Malheur à nous... Plus de 20 ans après l'ouverture de son premier magasin au Canada, en 1994, Walmart provoque de sérieuses secousses chez nos détaillants et supermarchés qui subissent la concurrence agressive du mastodonte américain en raison de la multiplication de ses Supercentres caractérisés par une section supermarché complète. Walmart poursuit l’expansion de son empire : «Au Canada, nous nous concentrons sur deux format : le format à escompte, auquel la plupart des gens sont habitués, et lorsque nous ajoutons l’alimentation, ça devient un Supercentre, explique Alex Roberton, porte-parole de Walmart Canada. Tous les projets que nous faisons maintenant sont des Supercentres.» Au Québec, Walmart détient 71 magasins, dont 48 Supercentres; à l’échelle nationale, il y en a 405. Une récente étude a démontré que pour chaque Supercentre Walmart par 100 000 habitants, le taux d’obésité augmentait de 2,3% et l’IMC de 0,24.

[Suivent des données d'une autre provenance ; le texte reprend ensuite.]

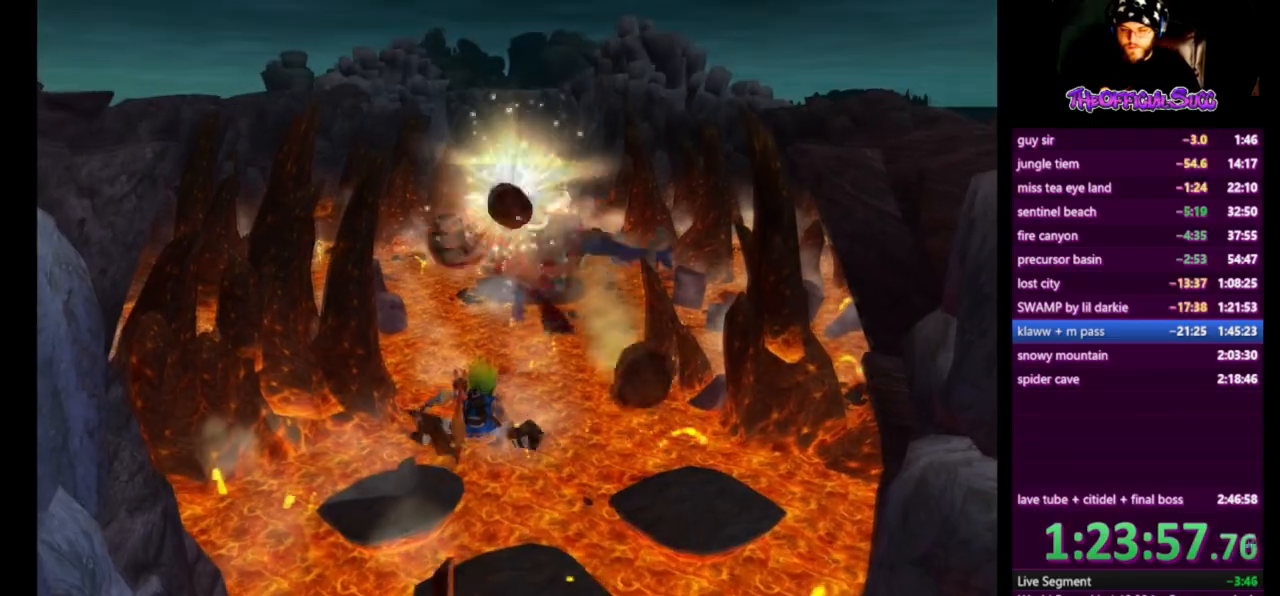
{"buttons": ["SQUARE", "L1"], "left_stick": "center", "right_stick": "center", "events": []}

La compagnie est régulièrement accusée de sous-payer ses employés. En 2013, un magasin Walmart à Canton en Ohio a fait une collecte d’aliments auprès de ses clients – les denrées étaient destinées à ses employés qui peinaient à joindre les deux bouts. «Donnez des denrées alimentaires, s’il vous plaît, afin que nos associés [terme utilisé par l’entreprise pour désigner ses employés] puissent profiter d’un bon repas à l’Action de grâce», pouvait-on lire sur la boîte réservées aux dons. (!!) 
     Plusieurs compagnies internationales comme Walmart font fabriquer leurs produits entre autres au Bangladesh. Or la sécurité des usines est totalement inadéquate, sans parler des conditions de travail. En 2012, un incendie dans une usine de vêtements a fait 112 morts. En 2013, un complexe abritant cinq usines de ce type s'est effondré, faisant 1135 victimes. Aujourd’hui, 10 septembre 2016, un incendie dans une usine de ce type a fait au moins 21 morts et plusieurs blessés. "God forgives. I don't." (Bumper sticker)  

«Les économistes ont raison, disait un homme de bourse : le capital est du travail accumulé. Seulement, comme on ne peut pas tout faire, ce sont les uns qui travaillent et les autres qui accumulent.» ~ Auguste Detoeuf (1883-1947) 
L’industriel milita pour le rapprochement entre le patronat et les syndicats ouvriers.